Loot boxes in video games

At one point, it seemed that loot boxes were limited to free-to-play mobile games, but that quickly changed as game companies started using it for ways to acquire new cosmetic items and other in-game bonuses. Hell, I’m guilty of indulging in them – I open my fair share of loot boxes in Rocket League.

But where I, and many, draw the line are on games that literally have content, characters, and power-ups that directly influence the game locked behind randomized loot drops from real-money loot boxes. One of the most prominent and recent examples would be EA’s Battlefront II which received tons of backlash.

It’s the randomization of it that makes it so bad. Look at Fortnite – while you may have some people upset about new skins being released what seems like every day, the game is free to download and when you buy something you know exactly what you are getting. For me, and many others, that’s the difference.

And quickly, without getting too off track, my issue with in-game purchases as a whole is that if I’m paying $60+ for a game and $20-30 a piece for expansions, I don’t want to ever feel like I need to spend more money. I understand game development is expensive, I understand it’s about the shareholders as much as it is the gamers, but at the end of the day, I don’t care.  Shew, ok, anyway, off the soap back and back to loot boxes.

Are loot boxes gambling?

The Entertainment Software Association was quick to respond, telling Polygon,

Loot boxes are one way that players can enhance the experience that video games offer. Contrary to assertions, loot boxes are not gambling. They have no real-world value, players always receive something that enhances their experience, and they are entirely optional to purchase. They can enhance the experience for those who choose to use them, but have no impact on those who do not.

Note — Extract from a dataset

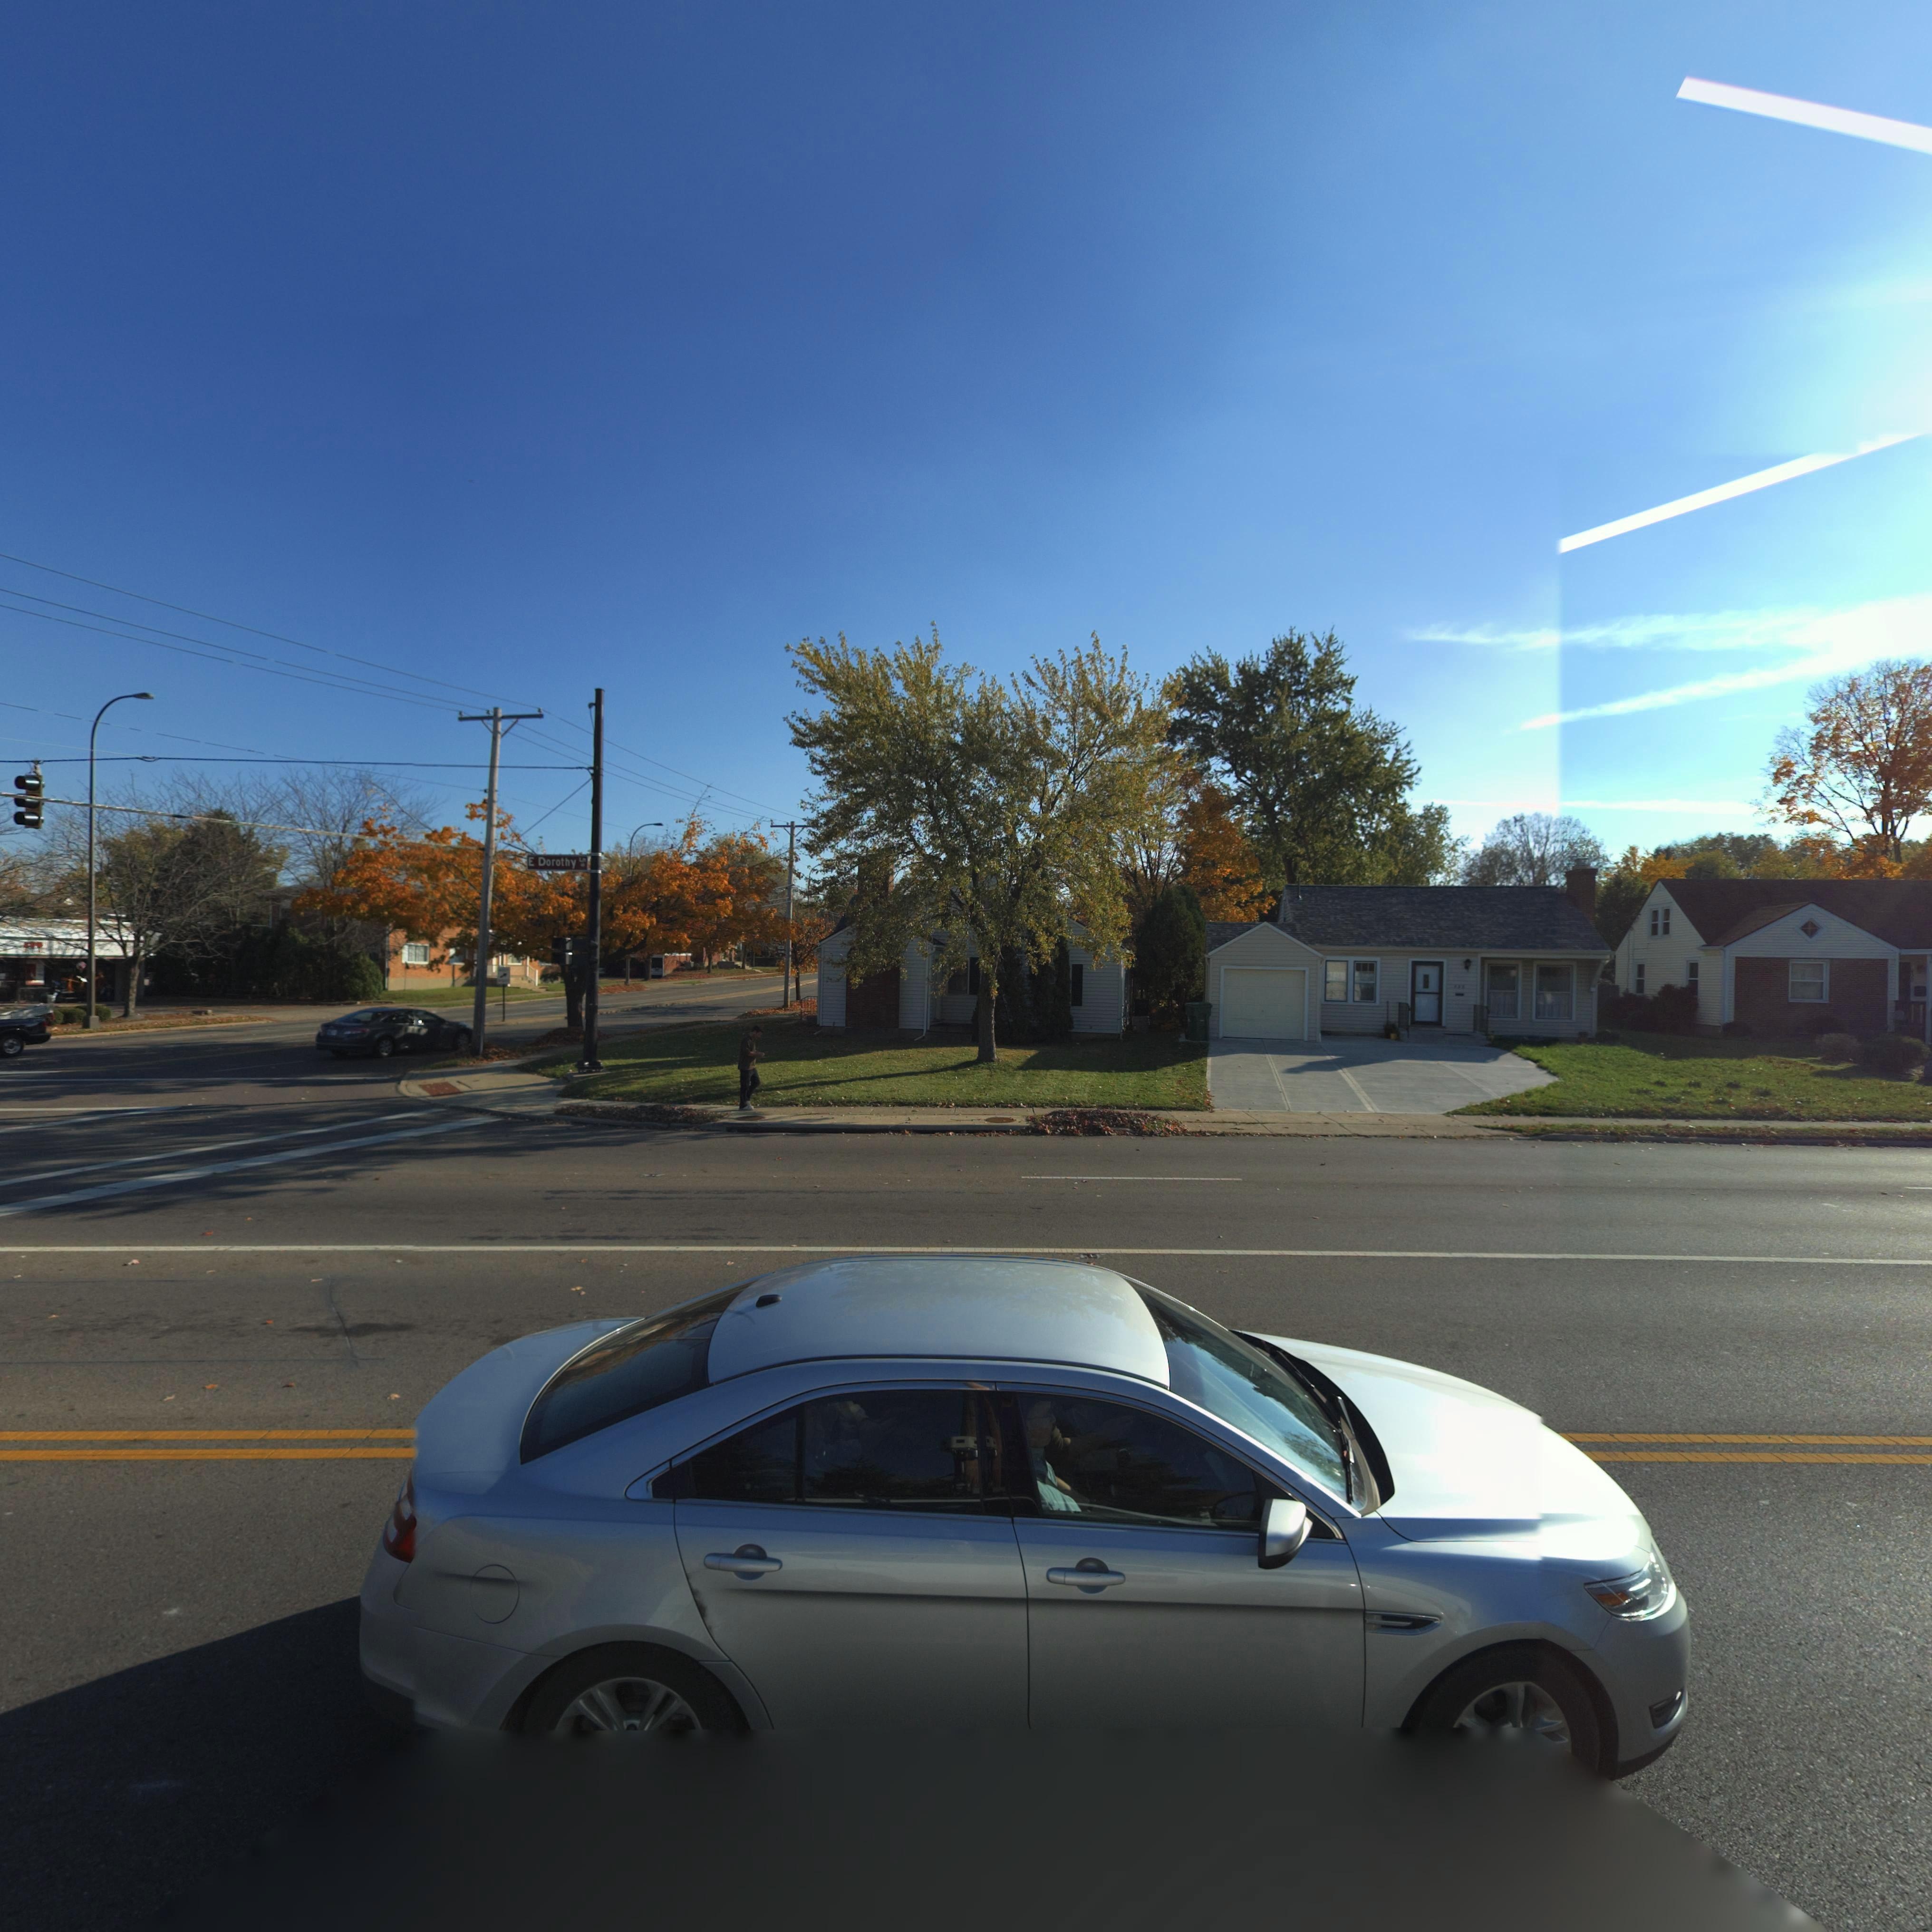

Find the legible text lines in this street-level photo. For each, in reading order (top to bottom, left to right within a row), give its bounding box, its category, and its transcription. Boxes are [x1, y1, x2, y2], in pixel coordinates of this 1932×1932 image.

[528, 856, 587, 870] StreetName: E Dorothy Ln
[1453, 984, 1465, 989] StreetNumber: *36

Ok, let’s unpack this – the simple answer is no, this isn’t correct. Some loot boxes and their contents absolutely have real-world value. Games like Overwatch get around this by not allowing trading which makes the items essentially worthless, but if we’re using Rocket League as an example again, I just – I mean, my friend just sold a Black Market Decal (very rare car skin) for $20 PayPal. So to say there is no value is simply wrong.

Also, even without trading, some loot boxes absolutely affect the experience for gamers. Take Elder Scrolls Online, for example. While most items that dropped from its loot boxes were cosmetic, they also had the chance to drop valuable XP boosts that would drastically change your experience if you purchased enough of the boxes and lucked out on XP boosts.

What will come of the FTC’s eventual investigation? Honestly, that’s anyone’s guess, but for once, I’m glad the government is getting involved.